- **Text segment**:

Taking Time for the Status Quo

     For years, you succumb to the routine of a mindless job, holding out the hope for retirement. Then, when you get there, the company for whom you’ve loyally toiled has gutted your health care pension.

     In the past 20 years, the number of fixed income retirement pensions has dropped from 112,200 to 29,700, the number of workers covered fell by five million, and almost 200 of America’s top 1,000 corporations ended or suspended their benefit plans.

     Where did I find this liberal hype? The Nation? The Progressive?

     No, I found this corporate and Congressional horse whipping in none other than Time.

     The magazine leads its cover story with a photo of an elderly woman collecting pop cans on the side of a highway. “Corporate promises are often not worth paper their printed on,” reporters Don Barlett and James Steele write. “Businesses in one industry after another are revoking longstanding commitments to their workers. It’s the equivalent of your bank telling you that it needs the money you put into your savings account more than you do—and keeping it.”

     “So what else is new?” you lefties ask. “Alaskan author Dr. Larry Weiss has been writing about this stuff for years.”

     But the astounding thing, for me at least, is I’m reading this in a notoriously conservative periodical.

     Listen:  “Congress has enacted legislation that adds to the cost of retirement and eats away at dollars once earmarked for food and shelter. That reversal of fortunes is staggering, and even those already retired or near retirement will be squeezed by changing economic rules.”

     Meanwhile, public sector retirees are “safe”. While only 20 percent of private workers are covered by a defined-benefit pension, 90 percent of public employees can look forward to a return for their labor to “the man.”

Records from a data collection:
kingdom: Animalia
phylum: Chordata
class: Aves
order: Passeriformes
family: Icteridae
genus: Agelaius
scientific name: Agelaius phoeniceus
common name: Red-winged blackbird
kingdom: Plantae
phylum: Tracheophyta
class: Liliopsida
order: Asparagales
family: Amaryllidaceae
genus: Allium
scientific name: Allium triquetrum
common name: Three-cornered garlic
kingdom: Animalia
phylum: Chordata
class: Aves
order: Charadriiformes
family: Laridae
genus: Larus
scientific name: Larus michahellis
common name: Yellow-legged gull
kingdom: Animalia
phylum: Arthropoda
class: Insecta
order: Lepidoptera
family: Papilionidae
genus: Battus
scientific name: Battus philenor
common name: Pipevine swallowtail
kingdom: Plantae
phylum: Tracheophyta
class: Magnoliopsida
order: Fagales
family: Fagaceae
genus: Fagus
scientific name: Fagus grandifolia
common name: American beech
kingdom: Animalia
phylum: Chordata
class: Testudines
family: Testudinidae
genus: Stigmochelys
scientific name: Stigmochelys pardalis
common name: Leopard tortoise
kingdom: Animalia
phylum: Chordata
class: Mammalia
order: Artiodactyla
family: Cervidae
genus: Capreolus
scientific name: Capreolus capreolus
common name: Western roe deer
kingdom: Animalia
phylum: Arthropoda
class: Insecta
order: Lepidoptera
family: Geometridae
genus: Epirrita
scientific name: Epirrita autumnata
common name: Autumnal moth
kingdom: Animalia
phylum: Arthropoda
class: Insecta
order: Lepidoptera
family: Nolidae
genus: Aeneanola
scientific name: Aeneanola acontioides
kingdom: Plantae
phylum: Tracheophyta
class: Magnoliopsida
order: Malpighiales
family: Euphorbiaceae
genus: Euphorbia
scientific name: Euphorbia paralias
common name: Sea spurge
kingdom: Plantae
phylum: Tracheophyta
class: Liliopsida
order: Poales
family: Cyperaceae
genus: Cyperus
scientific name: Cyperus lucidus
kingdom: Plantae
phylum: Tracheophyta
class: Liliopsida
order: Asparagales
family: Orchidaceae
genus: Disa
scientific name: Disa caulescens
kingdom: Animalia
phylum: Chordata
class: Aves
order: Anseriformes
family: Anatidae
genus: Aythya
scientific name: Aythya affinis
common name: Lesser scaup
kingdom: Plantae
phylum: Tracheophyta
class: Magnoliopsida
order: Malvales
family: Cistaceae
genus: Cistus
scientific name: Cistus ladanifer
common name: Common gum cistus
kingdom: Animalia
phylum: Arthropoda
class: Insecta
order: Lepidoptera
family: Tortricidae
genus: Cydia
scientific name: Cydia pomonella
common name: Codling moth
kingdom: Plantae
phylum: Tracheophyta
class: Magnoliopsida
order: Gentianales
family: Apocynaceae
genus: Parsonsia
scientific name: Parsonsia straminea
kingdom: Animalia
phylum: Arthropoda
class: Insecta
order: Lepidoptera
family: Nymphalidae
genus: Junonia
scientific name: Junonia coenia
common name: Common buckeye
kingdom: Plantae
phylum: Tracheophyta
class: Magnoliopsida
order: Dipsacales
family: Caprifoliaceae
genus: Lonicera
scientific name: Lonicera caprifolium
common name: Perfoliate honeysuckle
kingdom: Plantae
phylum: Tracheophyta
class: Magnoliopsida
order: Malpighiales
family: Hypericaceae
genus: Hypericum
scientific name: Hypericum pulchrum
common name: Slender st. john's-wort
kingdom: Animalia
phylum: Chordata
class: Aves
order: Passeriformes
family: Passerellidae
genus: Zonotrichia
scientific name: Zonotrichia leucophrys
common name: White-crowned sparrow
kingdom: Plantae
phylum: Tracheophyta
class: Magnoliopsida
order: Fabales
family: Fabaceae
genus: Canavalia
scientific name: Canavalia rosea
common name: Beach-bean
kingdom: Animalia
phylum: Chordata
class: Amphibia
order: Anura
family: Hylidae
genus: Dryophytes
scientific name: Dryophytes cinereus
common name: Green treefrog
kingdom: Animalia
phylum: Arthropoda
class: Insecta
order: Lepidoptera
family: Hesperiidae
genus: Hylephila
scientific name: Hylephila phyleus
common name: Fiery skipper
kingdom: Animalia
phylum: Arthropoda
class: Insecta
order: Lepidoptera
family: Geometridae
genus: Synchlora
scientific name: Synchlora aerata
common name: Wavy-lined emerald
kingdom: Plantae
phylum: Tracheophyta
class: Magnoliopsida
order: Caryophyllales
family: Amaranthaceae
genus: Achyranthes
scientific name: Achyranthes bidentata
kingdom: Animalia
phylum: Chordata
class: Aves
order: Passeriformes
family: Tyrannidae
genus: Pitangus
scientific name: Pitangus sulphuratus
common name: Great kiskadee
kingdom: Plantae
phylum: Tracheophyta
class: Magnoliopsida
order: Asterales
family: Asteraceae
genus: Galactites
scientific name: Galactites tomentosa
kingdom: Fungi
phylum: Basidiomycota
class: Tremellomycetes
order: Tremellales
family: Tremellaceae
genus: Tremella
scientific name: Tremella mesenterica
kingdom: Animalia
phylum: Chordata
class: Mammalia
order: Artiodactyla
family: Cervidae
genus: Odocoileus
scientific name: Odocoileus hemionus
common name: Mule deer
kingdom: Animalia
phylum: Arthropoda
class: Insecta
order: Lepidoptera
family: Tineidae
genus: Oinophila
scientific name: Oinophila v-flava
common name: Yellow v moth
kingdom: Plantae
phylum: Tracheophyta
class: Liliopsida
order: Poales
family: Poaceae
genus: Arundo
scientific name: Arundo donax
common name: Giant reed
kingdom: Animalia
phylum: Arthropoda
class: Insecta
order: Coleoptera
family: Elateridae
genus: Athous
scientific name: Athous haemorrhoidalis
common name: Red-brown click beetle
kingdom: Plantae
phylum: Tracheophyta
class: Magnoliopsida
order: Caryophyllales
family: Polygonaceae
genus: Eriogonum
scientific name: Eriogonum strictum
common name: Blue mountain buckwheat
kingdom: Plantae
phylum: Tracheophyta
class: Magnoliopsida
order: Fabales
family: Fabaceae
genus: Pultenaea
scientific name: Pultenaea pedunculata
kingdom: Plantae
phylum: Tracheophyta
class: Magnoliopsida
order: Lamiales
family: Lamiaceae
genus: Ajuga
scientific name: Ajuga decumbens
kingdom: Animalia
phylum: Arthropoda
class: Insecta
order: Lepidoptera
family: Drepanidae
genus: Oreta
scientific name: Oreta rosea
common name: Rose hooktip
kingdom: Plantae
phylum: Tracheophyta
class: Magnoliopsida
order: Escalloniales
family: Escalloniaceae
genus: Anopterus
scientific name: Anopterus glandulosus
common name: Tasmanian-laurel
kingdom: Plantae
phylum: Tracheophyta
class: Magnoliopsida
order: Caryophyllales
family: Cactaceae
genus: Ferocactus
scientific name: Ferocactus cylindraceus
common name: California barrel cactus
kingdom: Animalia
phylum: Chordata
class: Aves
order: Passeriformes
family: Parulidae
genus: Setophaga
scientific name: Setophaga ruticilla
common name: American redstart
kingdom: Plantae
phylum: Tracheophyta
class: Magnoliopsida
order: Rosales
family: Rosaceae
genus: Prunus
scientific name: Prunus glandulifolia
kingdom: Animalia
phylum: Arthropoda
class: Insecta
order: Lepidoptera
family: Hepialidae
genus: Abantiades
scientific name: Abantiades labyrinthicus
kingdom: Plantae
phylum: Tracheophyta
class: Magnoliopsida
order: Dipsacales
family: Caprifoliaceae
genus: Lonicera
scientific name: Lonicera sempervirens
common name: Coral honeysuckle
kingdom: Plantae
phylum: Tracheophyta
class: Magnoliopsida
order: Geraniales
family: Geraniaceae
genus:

- **Challenges**:
- A) Translate this sentence from the commentary on retirement pensions into Spanish: "But the astounding thing, for me at least, is I’m reading this in a notoriously conservative periodical."
- B) Write the next few paragraphs of the commentary on retirement pensions, picking up after its final sentence.

- **Per-task answers**:
- A) Pero lo asombroso, al menos para mí, es que estoy leyendo esto en una publicación notoriamente conservadora.

- B)
     Yet with most of the nation’s workforce stuck with corporate jobs, “all but the most affluent citizens,” the Time reporters predict, “will have two options:” They can either start a can collecting business or “follow in the footsteps of Betty Dizik of Fort Lauderdale, Fla., who is into her sixth decade as a working American.”

     I flipped some pages and scanned an article identifying religious fanatic Ralph Reed as a White House doormat for lobbyists. In a later section, I noticed an illustration of a man guzzling cans of crude alongside a story “How to kick the oil habit.”

     “Yea, I know, I know,” I said to myself as I turned pages past BP ads, an article about an opinionated book that vilifies Mao, “Time is a corporate junkie itself.” By the time I reached the inside back cover, I had almost cast it outside the door, as we do here in the Bush.

     Then I saw this cartoon called “The Fuel Miser in Chief.” The cartoon had Bush, characterized by his strained, constipated expression, announcing his actual pitch for energy conservation. Among his conservation efforts, the cartoon noted, will be to have G.O.P. lobbyists, donors and Congressmen “Gulfstream pool” to overseas destinations. A panel showing five Halliburton workers changing a light-bulb says the energy department will contract out to change bulbs in federal buildings to lower wattage.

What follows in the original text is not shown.